- Activity -
Please repeat, from the entries that follow, the lines from the one containing "477,642 L 480,701" through the one containing "66,1018 L 106,1079" exactly, adding nothing.

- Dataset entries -
[Start of Attachment]
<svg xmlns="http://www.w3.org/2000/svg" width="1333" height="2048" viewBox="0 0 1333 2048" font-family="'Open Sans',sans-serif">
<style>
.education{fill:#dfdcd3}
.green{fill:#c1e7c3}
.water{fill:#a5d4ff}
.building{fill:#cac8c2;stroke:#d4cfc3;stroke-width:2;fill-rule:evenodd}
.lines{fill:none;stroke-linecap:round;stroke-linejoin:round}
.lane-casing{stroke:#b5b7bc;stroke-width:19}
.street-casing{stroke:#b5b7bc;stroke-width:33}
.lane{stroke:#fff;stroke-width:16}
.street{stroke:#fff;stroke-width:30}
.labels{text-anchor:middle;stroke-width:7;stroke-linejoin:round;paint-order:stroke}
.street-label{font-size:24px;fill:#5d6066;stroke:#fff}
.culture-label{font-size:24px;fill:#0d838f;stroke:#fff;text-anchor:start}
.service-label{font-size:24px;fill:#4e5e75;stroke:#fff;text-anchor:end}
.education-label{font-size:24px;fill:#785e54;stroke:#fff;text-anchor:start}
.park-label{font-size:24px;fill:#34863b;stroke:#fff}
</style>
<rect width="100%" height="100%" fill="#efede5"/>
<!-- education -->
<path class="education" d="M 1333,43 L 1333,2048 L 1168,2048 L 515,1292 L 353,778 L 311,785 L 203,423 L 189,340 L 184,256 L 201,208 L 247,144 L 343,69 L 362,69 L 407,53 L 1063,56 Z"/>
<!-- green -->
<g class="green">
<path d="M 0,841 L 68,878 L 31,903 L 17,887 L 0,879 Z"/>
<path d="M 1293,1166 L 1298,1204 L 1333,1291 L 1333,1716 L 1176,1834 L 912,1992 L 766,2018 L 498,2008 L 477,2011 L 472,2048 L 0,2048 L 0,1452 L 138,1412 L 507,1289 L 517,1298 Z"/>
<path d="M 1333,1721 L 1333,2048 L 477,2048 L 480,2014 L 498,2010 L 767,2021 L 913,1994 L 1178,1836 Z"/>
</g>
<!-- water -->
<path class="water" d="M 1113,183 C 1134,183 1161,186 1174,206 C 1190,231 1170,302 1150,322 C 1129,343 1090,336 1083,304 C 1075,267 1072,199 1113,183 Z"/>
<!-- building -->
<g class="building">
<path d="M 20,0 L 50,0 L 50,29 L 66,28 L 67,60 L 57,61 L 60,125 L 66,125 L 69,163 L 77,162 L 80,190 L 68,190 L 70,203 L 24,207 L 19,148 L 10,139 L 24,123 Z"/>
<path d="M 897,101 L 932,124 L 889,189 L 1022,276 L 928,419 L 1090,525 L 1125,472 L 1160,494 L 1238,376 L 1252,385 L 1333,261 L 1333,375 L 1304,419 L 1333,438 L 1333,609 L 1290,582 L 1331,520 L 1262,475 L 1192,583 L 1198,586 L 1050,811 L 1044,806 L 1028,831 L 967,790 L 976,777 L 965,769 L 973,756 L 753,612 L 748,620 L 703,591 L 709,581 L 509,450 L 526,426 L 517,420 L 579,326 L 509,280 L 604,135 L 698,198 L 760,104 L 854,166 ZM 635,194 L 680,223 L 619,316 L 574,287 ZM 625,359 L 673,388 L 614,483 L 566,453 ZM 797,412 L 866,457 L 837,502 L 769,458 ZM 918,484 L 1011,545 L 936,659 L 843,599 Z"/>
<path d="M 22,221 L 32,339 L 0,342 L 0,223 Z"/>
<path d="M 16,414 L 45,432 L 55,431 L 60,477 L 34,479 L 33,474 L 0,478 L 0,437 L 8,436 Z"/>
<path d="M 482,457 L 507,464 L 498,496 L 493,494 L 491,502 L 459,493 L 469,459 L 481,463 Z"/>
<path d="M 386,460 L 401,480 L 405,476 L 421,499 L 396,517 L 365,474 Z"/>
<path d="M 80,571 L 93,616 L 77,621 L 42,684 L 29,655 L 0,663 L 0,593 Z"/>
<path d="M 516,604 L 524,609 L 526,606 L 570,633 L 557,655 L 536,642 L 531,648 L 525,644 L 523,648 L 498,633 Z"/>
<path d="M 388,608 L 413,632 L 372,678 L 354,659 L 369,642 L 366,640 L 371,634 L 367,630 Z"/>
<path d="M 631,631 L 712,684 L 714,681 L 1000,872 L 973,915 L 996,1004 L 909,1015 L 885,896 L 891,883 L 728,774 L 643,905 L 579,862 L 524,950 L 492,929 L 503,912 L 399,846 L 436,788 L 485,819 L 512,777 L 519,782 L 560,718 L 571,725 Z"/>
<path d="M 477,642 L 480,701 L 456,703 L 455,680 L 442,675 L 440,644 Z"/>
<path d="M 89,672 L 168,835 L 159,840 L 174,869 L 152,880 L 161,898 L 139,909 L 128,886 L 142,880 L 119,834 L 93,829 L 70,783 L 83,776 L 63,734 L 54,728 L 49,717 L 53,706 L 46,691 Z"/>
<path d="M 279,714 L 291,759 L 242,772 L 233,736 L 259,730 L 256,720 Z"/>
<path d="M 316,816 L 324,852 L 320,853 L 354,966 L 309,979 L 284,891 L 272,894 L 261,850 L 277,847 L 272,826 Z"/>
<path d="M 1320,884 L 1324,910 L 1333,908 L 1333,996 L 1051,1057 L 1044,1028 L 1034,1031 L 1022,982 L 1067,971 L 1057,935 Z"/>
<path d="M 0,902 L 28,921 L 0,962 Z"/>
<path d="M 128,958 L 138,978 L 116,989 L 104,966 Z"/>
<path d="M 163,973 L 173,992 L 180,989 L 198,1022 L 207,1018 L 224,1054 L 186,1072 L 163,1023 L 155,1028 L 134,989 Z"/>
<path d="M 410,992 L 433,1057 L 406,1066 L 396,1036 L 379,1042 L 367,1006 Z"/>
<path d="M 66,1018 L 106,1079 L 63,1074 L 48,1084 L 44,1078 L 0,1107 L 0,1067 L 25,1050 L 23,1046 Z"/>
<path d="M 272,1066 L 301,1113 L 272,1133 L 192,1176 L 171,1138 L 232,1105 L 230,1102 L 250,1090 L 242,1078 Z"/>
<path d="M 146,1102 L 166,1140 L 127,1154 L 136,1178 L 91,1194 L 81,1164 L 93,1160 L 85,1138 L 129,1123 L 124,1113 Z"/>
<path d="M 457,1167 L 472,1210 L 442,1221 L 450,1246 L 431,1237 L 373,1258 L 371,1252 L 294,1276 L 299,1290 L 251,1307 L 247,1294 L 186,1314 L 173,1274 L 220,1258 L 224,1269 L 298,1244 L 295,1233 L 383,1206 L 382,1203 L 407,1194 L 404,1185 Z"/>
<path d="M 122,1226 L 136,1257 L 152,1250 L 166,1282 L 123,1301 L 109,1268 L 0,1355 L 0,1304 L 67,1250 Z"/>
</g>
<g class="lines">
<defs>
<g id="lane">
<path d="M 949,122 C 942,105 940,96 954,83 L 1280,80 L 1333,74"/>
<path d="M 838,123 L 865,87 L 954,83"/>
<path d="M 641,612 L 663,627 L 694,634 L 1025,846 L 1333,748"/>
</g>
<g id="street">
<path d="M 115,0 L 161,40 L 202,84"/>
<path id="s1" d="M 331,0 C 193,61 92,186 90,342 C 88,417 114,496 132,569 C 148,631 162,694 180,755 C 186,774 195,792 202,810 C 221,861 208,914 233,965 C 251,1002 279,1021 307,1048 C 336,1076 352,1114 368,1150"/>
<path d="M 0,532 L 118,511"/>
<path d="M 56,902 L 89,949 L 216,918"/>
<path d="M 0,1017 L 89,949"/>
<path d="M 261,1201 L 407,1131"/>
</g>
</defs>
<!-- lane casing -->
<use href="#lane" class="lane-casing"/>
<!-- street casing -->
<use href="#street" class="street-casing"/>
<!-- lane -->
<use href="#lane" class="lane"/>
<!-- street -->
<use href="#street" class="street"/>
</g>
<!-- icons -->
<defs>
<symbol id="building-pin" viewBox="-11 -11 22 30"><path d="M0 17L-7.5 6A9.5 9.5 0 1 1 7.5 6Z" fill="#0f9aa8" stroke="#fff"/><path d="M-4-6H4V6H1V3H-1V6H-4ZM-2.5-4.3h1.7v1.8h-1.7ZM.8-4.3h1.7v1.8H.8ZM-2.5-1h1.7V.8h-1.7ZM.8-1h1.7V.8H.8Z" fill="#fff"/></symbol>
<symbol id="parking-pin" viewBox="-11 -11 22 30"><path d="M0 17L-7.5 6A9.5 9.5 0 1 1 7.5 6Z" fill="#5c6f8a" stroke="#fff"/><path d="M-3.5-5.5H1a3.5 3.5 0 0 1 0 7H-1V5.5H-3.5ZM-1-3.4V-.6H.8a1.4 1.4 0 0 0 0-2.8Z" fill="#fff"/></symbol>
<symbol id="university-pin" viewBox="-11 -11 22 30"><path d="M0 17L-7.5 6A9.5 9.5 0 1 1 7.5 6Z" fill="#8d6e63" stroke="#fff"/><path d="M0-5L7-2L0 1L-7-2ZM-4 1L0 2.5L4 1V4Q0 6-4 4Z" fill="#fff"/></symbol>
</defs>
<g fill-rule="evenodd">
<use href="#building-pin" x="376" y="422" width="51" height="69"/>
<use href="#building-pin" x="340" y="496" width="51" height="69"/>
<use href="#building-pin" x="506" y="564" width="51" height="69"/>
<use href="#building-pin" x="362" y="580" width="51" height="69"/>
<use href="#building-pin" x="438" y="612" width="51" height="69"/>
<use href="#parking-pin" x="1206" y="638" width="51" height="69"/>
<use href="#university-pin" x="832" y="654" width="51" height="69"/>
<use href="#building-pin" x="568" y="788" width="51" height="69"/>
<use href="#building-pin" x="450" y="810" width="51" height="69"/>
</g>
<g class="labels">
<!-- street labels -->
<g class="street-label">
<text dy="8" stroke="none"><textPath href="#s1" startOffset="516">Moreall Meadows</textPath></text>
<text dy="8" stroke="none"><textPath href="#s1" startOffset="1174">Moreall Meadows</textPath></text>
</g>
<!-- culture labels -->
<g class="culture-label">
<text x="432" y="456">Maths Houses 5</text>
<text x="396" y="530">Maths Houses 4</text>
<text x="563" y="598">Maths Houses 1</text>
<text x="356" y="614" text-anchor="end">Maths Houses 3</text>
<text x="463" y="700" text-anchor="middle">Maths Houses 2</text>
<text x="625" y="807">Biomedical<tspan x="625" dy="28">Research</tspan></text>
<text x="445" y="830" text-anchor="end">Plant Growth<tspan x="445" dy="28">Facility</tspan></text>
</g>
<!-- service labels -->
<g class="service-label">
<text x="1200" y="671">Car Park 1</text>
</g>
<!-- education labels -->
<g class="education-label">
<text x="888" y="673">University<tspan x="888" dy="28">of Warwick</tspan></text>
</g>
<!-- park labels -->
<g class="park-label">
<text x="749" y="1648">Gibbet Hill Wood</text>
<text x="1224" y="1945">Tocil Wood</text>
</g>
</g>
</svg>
[End of Attachment]
- Answer for the task -
<path d="M 477,642 L 480,701 L 456,703 L 455,680 L 442,675 L 440,644 Z"/>
<path d="M 89,672 L 168,835 L 159,840 L 174,869 L 152,880 L 161,898 L 139,909 L 128,886 L 142,880 L 119,834 L 93,829 L 70,783 L 83,776 L 63,734 L 54,728 L 49,717 L 53,706 L 46,691 Z"/>
<path d="M 279,714 L 291,759 L 242,772 L 233,736 L 259,730 L 256,720 Z"/>
<path d="M 316,816 L 324,852 L 320,853 L 354,966 L 309,979 L 284,891 L 272,894 L 261,850 L 277,847 L 272,826 Z"/>
<path d="M 1320,884 L 1324,910 L 1333,908 L 1333,996 L 1051,1057 L 1044,1028 L 1034,1031 L 1022,982 L 1067,971 L 1057,935 Z"/>
<path d="M 0,902 L 28,921 L 0,962 Z"/>
<path d="M 128,958 L 138,978 L 116,989 L 104,966 Z"/>
<path d="M 163,973 L 173,992 L 180,989 L 198,1022 L 207,1018 L 224,1054 L 186,1072 L 163,1023 L 155,1028 L 134,989 Z"/>
<path d="M 410,992 L 433,1057 L 406,1066 L 396,1036 L 379,1042 L 367,1006 Z"/>
<path d="M 66,1018 L 106,1079 L 63,1074 L 48,1084 L 44,1078 L 0,1107 L 0,1067 L 25,1050 L 23,1046 Z"/>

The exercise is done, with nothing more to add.